鳩巣は、古学派の勃興によって守勢に立った朱子学のために禦侮の任にあたることにその学問的生涯をささげた。彼はとうとうたる反朱子学的潮流のさなかにあって、「天地の道は尭舜の道なり、尭舜の道は孔孟の道なり、孔孟の道は程朱の道なり」(駿台雑話、巻一)として、程朱の正統性を固く信じて一歩も動かず、堀河■園両学派の程朱攻撃に不屈の闘志を以って反発した。(中略)しかし聡明な彼は、古学派の登場がある社会的必然性を背後に担っていること、その意味に於て時代の体勢のますます彼に非なるべきことを見透していた。

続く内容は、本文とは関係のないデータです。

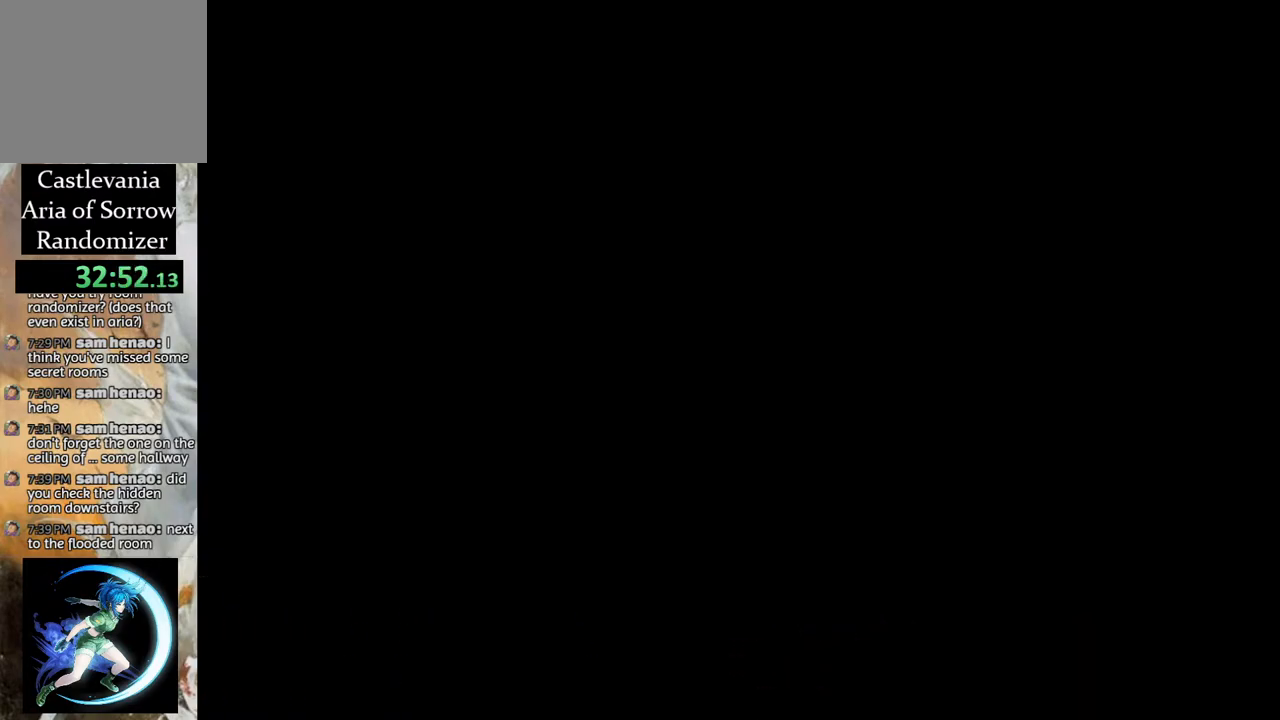
{"buttons": ["DPAD_LEFT"], "left_stick": "center", "right_stick": "center", "events": []}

鳩巣はかく頑強に朱子学に立てこもったとはいえ、彼は従来の朱子学派のなかにこうした反流を激成せしめる弊害のあることも認識していた。(中略)そうして鳩巣は闇斎派のこの傾向を、理一を知って分株を知らぬものと評した。鳩巣によれば、本来の朱子学はこの二面が完全に調和しているべきものなのである。鳩巣の朱子学観の当否は問わずにおこう。むしろ我々に興味のあるのは、鳩巣がここで闇斎朱子学に欠けているとなす「分株」的側面に於てこそまさに近世思想史の発展が見られたこと、古学派が展開させたのはもっぱらこの契機であった、ということである。時流に全く超然としていたかに見える鳩巣もやはり近世初期ではなく、元禄→享保時代の朱子学者だったのである。